In class today, we talked about the meaning of the word, manifesto, and the appropriateness of its political connotation relative to this exercise. This is, as I’ve exhorted you, your stake to a claim for the authority to engage as a peer in a dialogue with “important” texts.

But a declaration of such audacity cannot be lightly made. No, for as Jefferson wrote in that most fundamental document of the American idea, “…a decent respect to the opinions of mankind requires that they should declare the causes which impel” bold action. And so, the manifesto, a document that should make sense of the books, beliefs and principles that have established your existing worldview.

Once we establish the existing facts of your thinking through a brief personal literary timeline activity in class, it will be time to think beyond where you are to where we’re going. The themes and big ideas at the bottom of page one of the assignment sheet are the themes and big ideas you’ll encounter in the literature we’ll read this year, and the excerpts we’ve read from full-length works are appetizers to the entrees that will follow (A little cheesy? Sorry).

While you are free to integrate what we’ve read early in this class with what you have already read, you don’t have to shoehorn Melville, Steinbeck, Borges or Woolf into your thinking. They visited us to set the tone of inquiry and dialogue that should characterize our work this year. Let the bullets under the assessment criteria, arranged in degrees from Wow! to WTF?!, guide your writing.

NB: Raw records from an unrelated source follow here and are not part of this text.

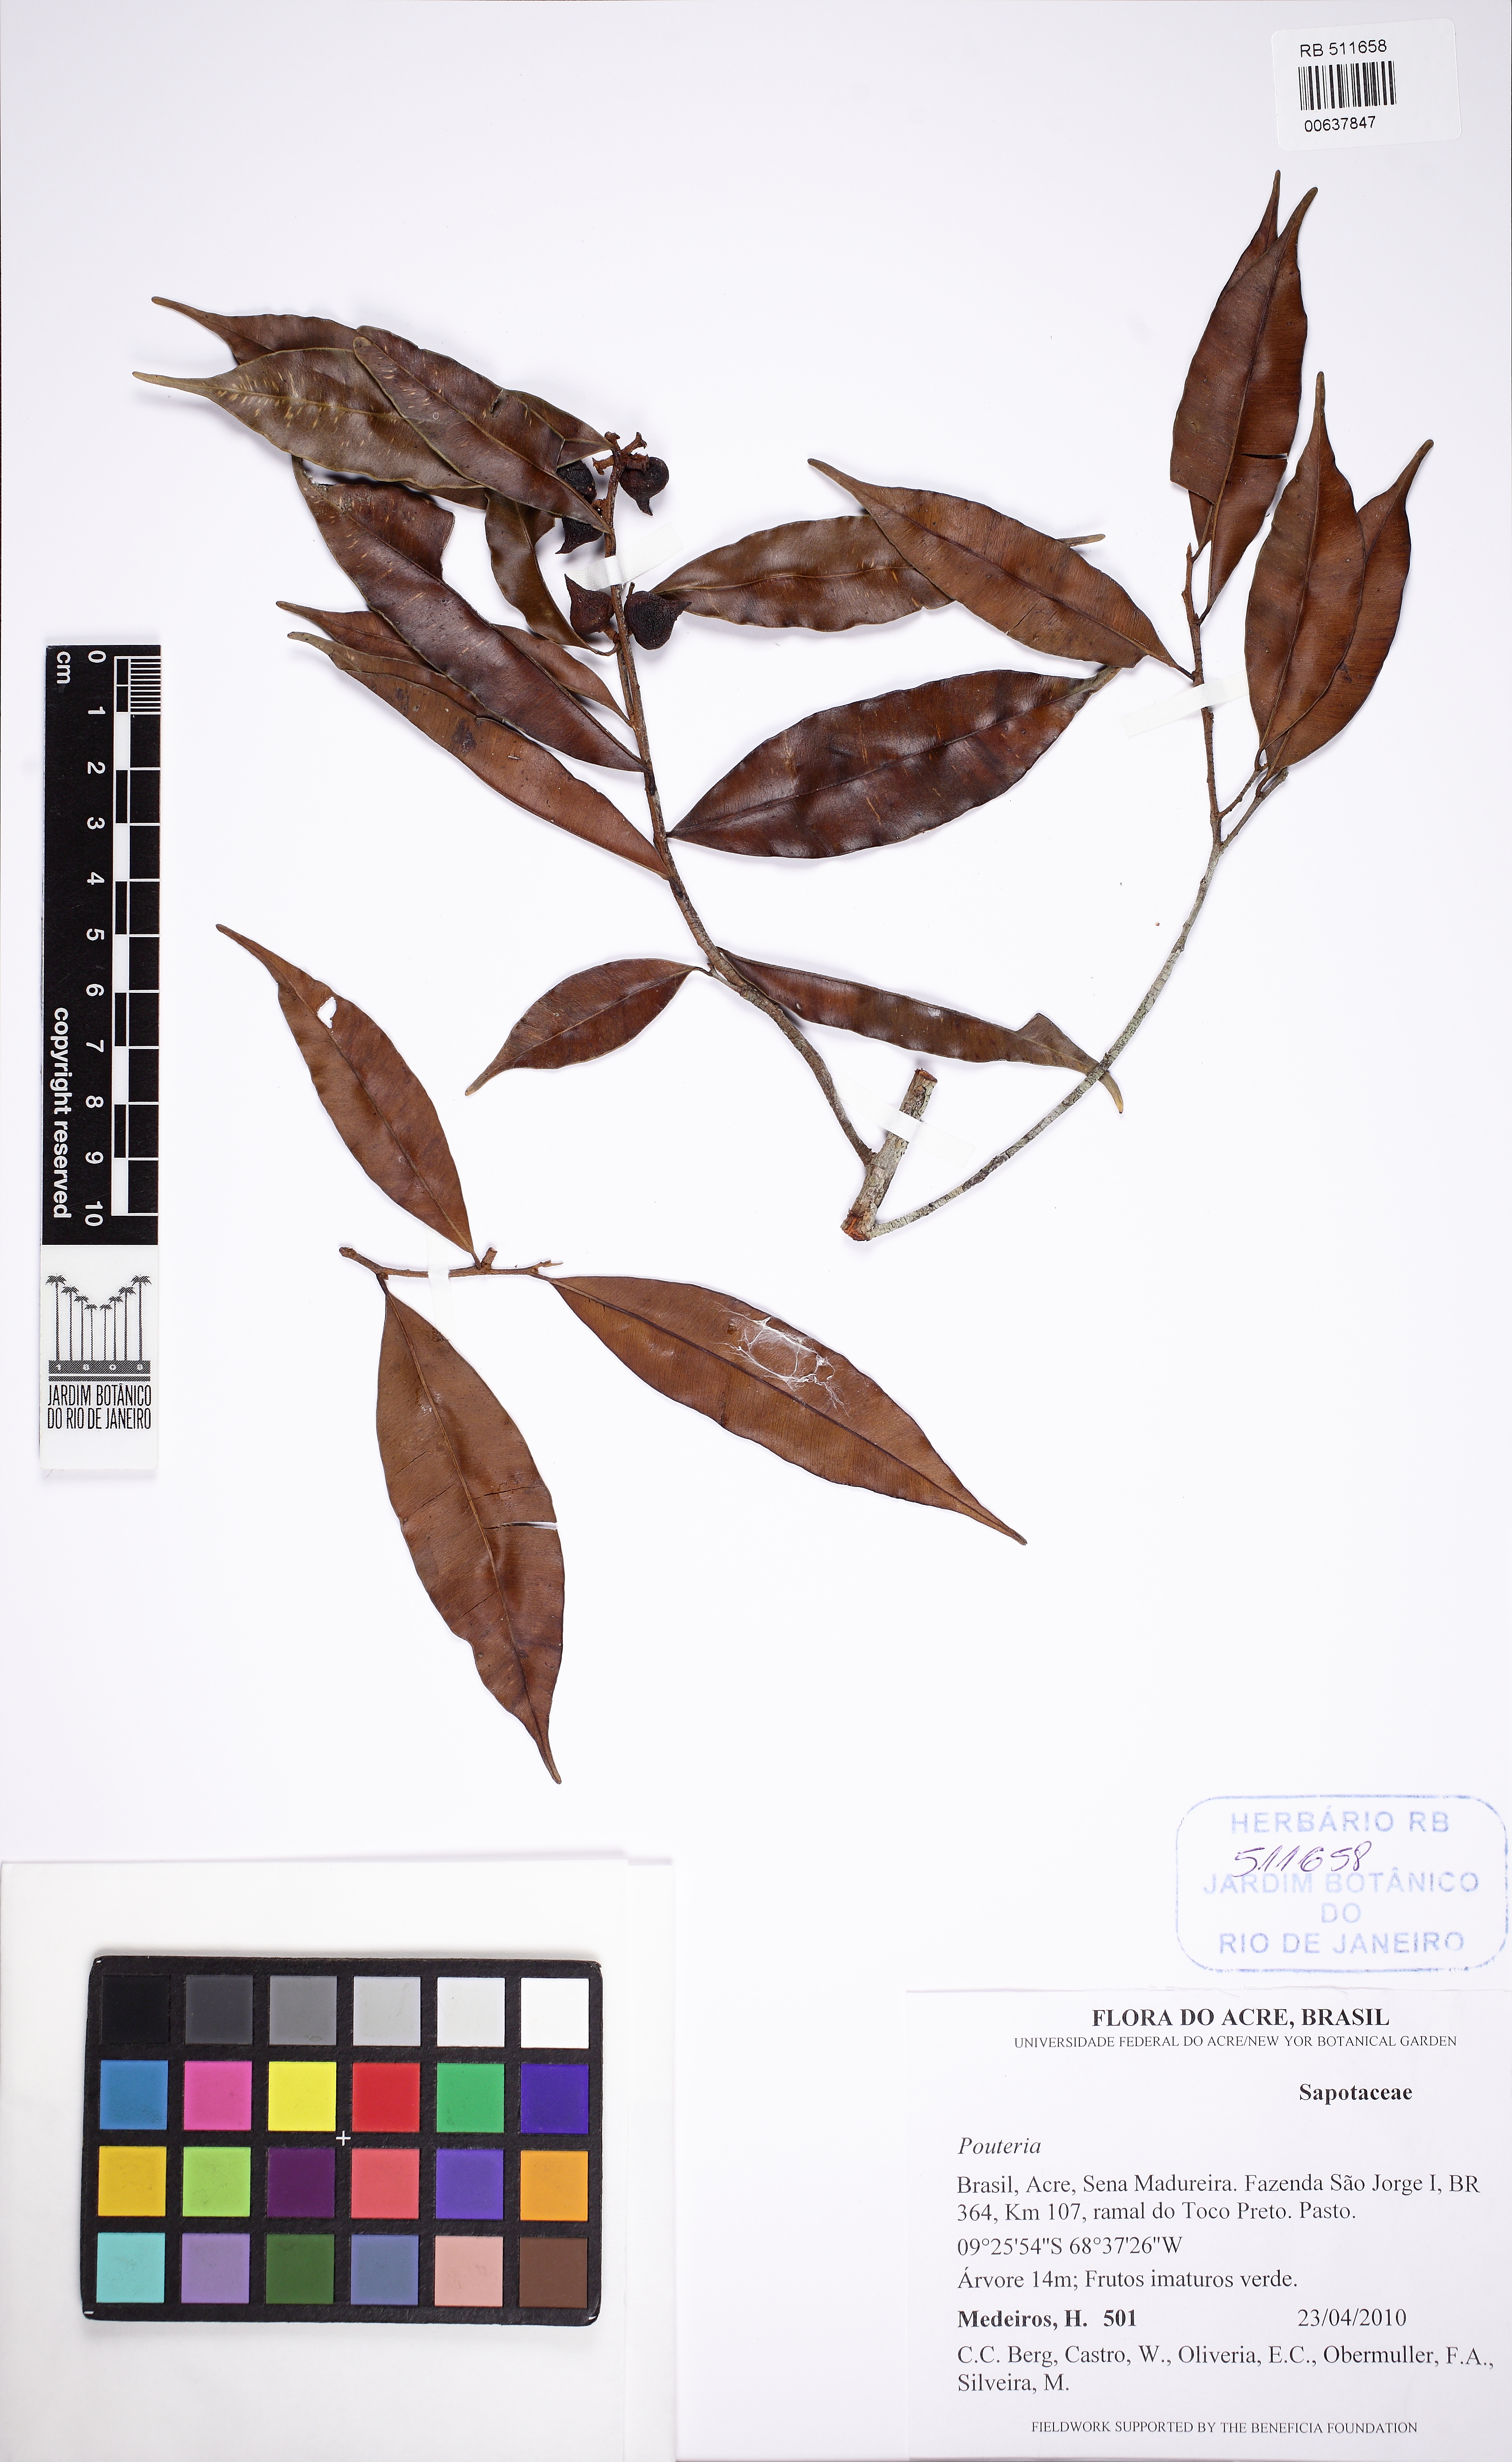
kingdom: Plantae
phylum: Tracheophyta
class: Magnoliopsida
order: Ericales
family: Sapotaceae
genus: Micropholis
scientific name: Micropholis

You should consider the electronic version of your manifesto as the “true” document, the one most likely to be revisited and revised. The printed version will exist only so I can read your work when I don’t have WiFi. The manifesto should culminate in some speculation about those truths you’re seeking (notice I didn’t use the singular). This doesn’t mean you’re going to be accountable to a certain quest this year, but it will give you the opportunity to read on your own terms, which is most important when you are finding it difficult to connect with an assigned text.

If you think you might find some keys to your thinking in what I’ve written here, I’ve given all the relevant posts a “manifesto” tag and located them in the AP English link in the top navigation bar. Happy Manifestoing!